The problem:
Would you write out the listing verbatim and skip every picture in it?

━━━━

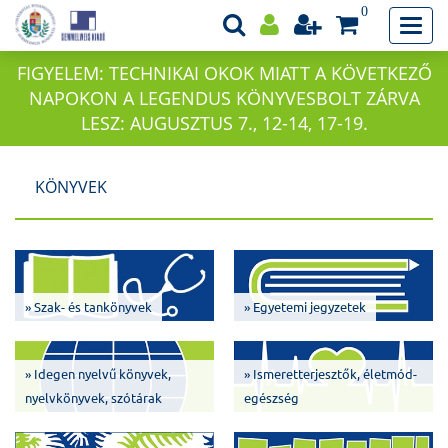
0
FIGYELEM: TECHNIKAI OKOK MIATT A KÖVETKEZŐ
NAPOKON A LEGENDUS KÖNYVESBOLT ZÁRVA
LESZ: AUGUSZTUS 7., 12-14, 17-19.
KÖNYVEK
» Szak- és tankönyvek
» Egyetemi jegyzetek
» Idegen nyelvű könyvek,
» Ismeretterjesztők, életmód-
nyelvkönyvek, szótárak
egészség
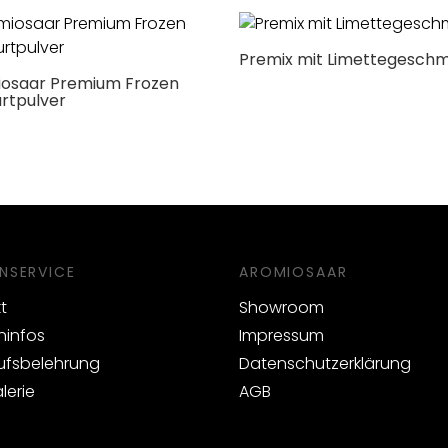
Premix mit Limettegesch
osaar Premium Frozen
rtpulver
NSERVICE
AROMIOSAAR
t
Showroom
infos
Impressum
ufsbelehrung
Datenschutzerklärung
lerie
AGB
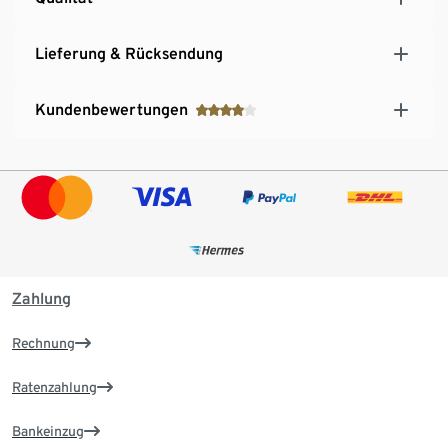
Lieferung & Rücksendung
Kundenbewertungen
Zahlung
Rechnung
Ratenzahlung
Bankeinzug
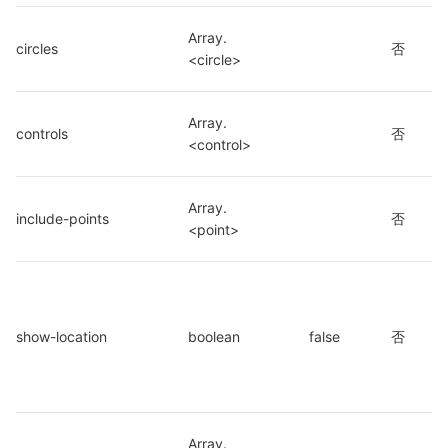
Array.
circles
否
<circle>
Array.
controls
否
<control>
Array.
include-points
否
<point>
show-location
boolean
false
否
Array.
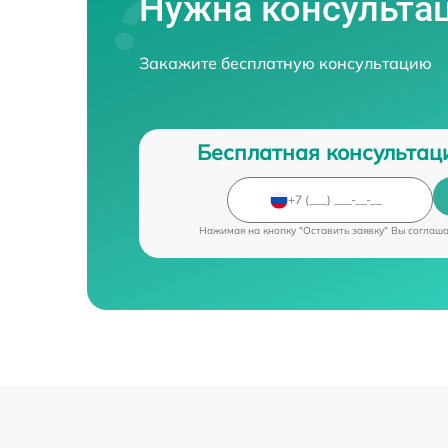
Нужна консульта
Закажите бесплатную консультацию
Бесплатная консультац
Нажимая на кнопку "Оставить заявку" Вы соглаш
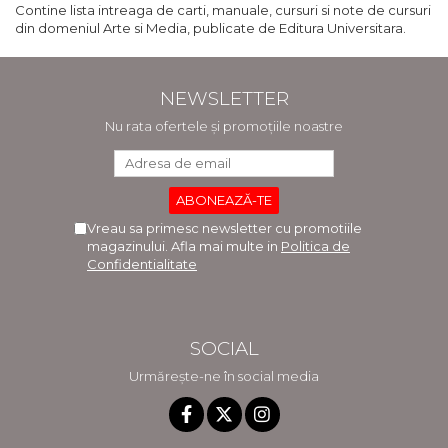
Contine lista intreaga de carti, manuale, cursuri si note de cursuri
din domeniul Arte si Media, publicate de Editura Universitara.
NEWSLETTER
Nu rata ofertele și promoțiile noastre
Vreau sa primesc newsletter cu promotiile
magazinului. Afla mai multe in
Politica de
Confidentialitate
SOCIAL
Urmărește-ne în social media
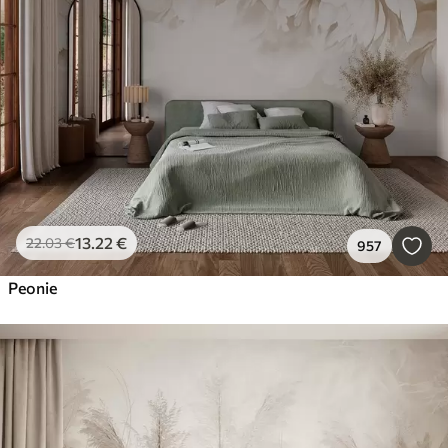
13
.22
€
22
.03
€
957
Peonie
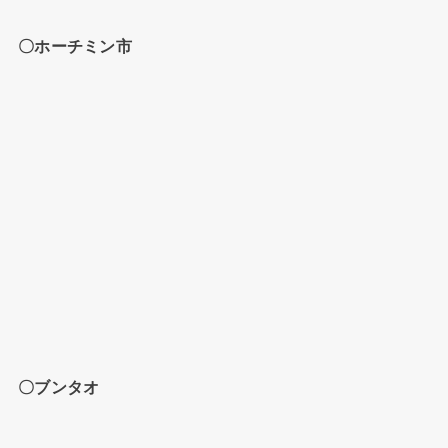
〇ホーチミン市
〇ブンタオ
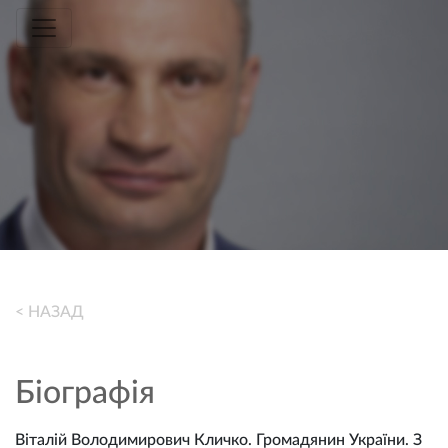
Toggle navigation
< НАЗАД
Біографія
Віталій Володимирович Кличко. Громадянин України. З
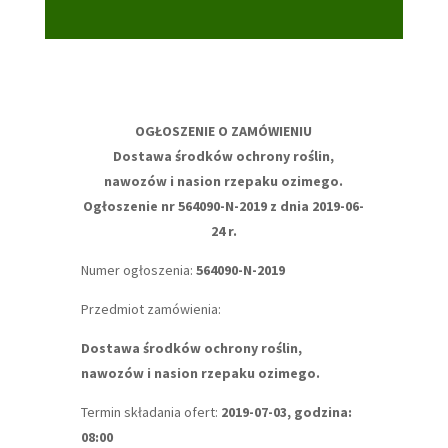
OGŁOSZENIE O ZAMÓWIENIU
Dostawa środków ochrony roślin,
nawozów i nasion rzepaku ozimego.
Ogłoszenie nr 564090-N-2019 z dnia 2019-06-
24 r.
Numer ogłoszenia:
564090-N-2019
Przedmiot zamówienia:
Dostawa środków ochrony roślin,
nawozów i nasion rzepaku ozimego.
Termin składania ofert:
2019-07-03, godzina:
08:00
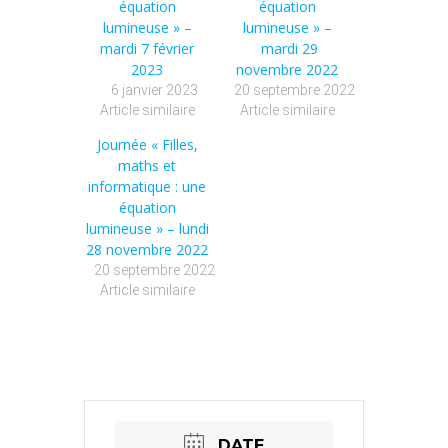
équation
équation
lumineuse » –
lumineuse » –
mardi 7 février
mardi 29
2023
novembre 2022
6 janvier 2023
20 septembre 2022
Article similaire
Article similaire
Journée « Filles,
maths et
informatique : une
équation
lumineuse » – lundi
28 novembre 2022
20 septembre 2022
Article similaire
DATE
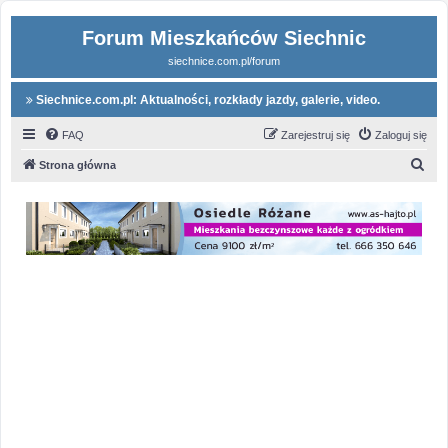
Forum Mieszkańców Siechnic
siechnice.com.pl/forum
Siechnice.com.pl: Aktualności, rozkłady jazdy, galerie, video.
FAQ
Zarejestruj się
Zaloguj się
S
Strona główna
z
u
k
a
j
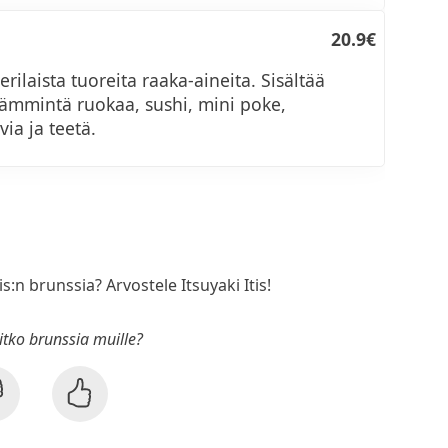
20.9€
rilaista tuoreita raaka-aineita. Sisältää
 lämmintä ruokaa, sushi, mini poke,
via ja teetä.
is:n brunssia? Arvostele Itsuyaki Itis!
sitko brunssia muille?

━━━━

Exercise result:
0
FIGYELEM: TECHNIKAI OKOK MIATT A KÖVETKEZŐ
NAPOKON A LEGENDUS KÖNYVESBOLT ZÁRVA
LESZ: AUGUSZTUS 7., 12-14, 17-19.
KÖNYVEK
» Szak- és tankönyvek
» Egyetemi jegyzetek
» Idegen nyelvű könyvek,
» Ismeretterjesztők, életmód-
nyelvkönyvek, szótárak
egészség
Premix mit Limettegesch
osaar Premium Frozen
rtpulver
NSERVICE
AROMIOSAAR
t
Showroom
infos
Impressum
ufsbelehrung
Datenschutzerklärung
lerie
AGB
Lieferung & Rücksendung
Kundenbewertungen
Zahlung
Rechnung
Ratenzahlung
Bankeinzug
Array.
circles
否
<circle>
Array.
controls
否
<control>
Array.
include-points
否
<point>
show-location
boolean
false
否
Array.
Нужна консульта
Закажите бесплатную консультацию
Бесплатная консультац
Нажимая на кнопку "Оставить заявку" Вы соглаш
Contine lista intreaga de carti, manuale, cursuri si note de cursuri
din domeniul Arte si Media, publicate de Editura Universitara.
NEWSLETTER
Nu rata ofertele și promoțiile noastre
Vreau sa primesc newsletter cu promotiile
magazinului. Afla mai multe in
Politica de
Confidentialitate
SOCIAL
Urmărește-ne în social media
13
.22
€
22
.03
€
957
Peonie
〇ホーチミン市
〇ブンタオ
Toggle navigation
< НАЗАД
Біографія
Віталій Володимирович Кличко. Громадянин України. З
OGŁOSZENIE O ZAMÓWIENIU
Dostawa środków ochrony roślin,
nawozów i nasion rzepaku ozimego.
Ogłoszenie nr 564090-N-2019 z dnia 2019-06-
24 r.
Numer ogłoszenia:
564090-N-2019
Przedmiot zamówienia:
Dostawa środków ochrony roślin,
nawozów i nasion rzepaku ozimego.
Termin składania ofert:
2019-07-03, godzina:
08:00
équation
équation
lumineuse » –
lumineuse » –
mardi 7 février
mardi 29
2023
novembre 2022
6 janvier 2023
20 septembre 2022
Article similaire
Article similaire
Journée « Filles,
maths et
informatique : une
équation
lumineuse » – lundi
28 novembre 2022
20 septembre 2022
Article similaire
DATE
Forum Mieszkańców Siechnic
siechnice.com.pl/forum
Siechnice.com.pl: Aktualności, rozkłady jazdy, galerie, video.
FAQ
Zarejestruj się
Zaloguj się
S
Strona główna
z
u
k
a
j
20.9€
rilaista tuoreita raaka-aineita. Sisältää
 lämmintä ruokaa, sushi, mini poke,
via ja teetä.
is:n brunssia? Arvostele Itsuyaki Itis!
sitko brunssia muille?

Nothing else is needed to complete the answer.